**Instructions for the task**.
Count how many lines of the data include the string "jälkeen", then say that number and stop.

Data excerpts:
▼
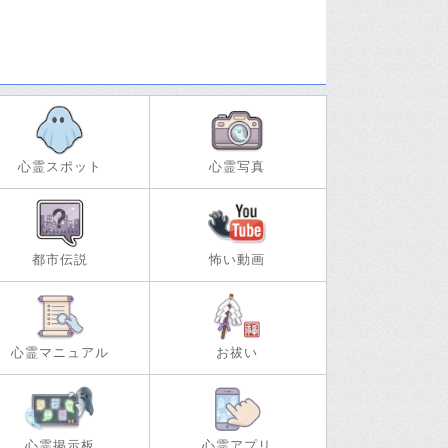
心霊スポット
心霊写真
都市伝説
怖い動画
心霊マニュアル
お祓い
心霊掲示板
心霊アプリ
▲
▼
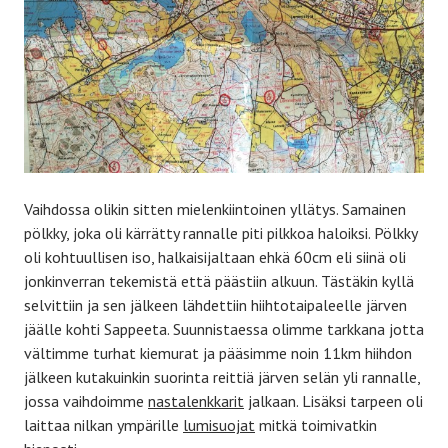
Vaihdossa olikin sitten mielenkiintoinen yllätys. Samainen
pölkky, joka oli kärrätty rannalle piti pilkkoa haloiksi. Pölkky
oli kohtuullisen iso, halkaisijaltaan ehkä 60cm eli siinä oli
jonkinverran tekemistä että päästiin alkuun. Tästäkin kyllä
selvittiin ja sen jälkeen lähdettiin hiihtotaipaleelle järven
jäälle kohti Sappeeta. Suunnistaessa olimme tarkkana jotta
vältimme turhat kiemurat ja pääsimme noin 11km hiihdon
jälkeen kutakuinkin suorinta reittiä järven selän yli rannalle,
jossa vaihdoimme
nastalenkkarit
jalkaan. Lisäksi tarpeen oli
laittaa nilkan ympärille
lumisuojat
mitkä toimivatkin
▲
**Solution for this exercise**.
2